◆ Provided passage
++++
Your film brings back an image of Cuba that at times not even we Cubans have a very clear view of: we are diverse types of Cubans, several Cubas within Cuba.

We Cubans are very diverse. Cuba is the Caribbean’s largest island and many provinces have well-marked culinary differences. Many towns and hamlets are geographically isolated from the rest of the country and that’s why we can see totally different regional cuisines; whether because of the use of cacao or coconut in Baracoa, or the way in which the seafood is cooked in Gibara, or how pork is roasted on a hammock in Viñales. In all the Cuban provinces we can find culinary surprises, if we know how to search.

During your research, and later in the production, you met amazing persons, families with incredible stories.

Each of the stories in the film has a very special meaning for me. It would be very difficult for me to choose one over another. What I can say is that I was greatly impressed by the passion of all the characters we met to maintain alive their culinary traditions; each of them in their way and with dishes from their region.

Photo by Ari Soto
Photo by Ari Soto

The difficulties to have access to foodstuffs have marked Cuba’s recent history, to the point that some traditions seem to have diluted or have already mutated in an irreversible way.
++++
◆ Excerpted data
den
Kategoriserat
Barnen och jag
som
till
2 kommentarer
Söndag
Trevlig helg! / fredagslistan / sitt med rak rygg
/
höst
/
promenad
++++
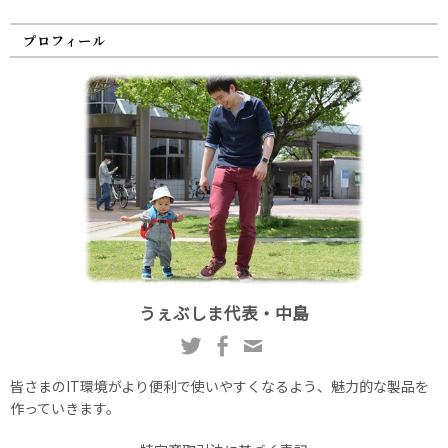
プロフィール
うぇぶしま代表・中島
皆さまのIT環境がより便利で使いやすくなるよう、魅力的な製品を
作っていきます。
++++
◆ Your tasks
1/ Transcribe the interview about Cuban cuisine from "Each of the stories" to "an irreversible way.".
2/ Gather every line in the entries that contains the word "rygg".

◆ Expected results
1/
Each of the stories in the film has a very special meaning for me. It would be very difficult for me to choose one over another. What I can say is that I was greatly impressed by the passion of all the characters we met to maintain alive their culinary traditions; each of them in their way and with dishes from their region.

Photo by Ari Soto
Photo by Ari Soto

The difficulties to have access to foodstuffs have marked Cuba’s recent history, to the point that some traditions seem to have diluted or have already mutated in an irreversible way.

2/
Trevlig helg! / fredagslistan / sitt med rak rygg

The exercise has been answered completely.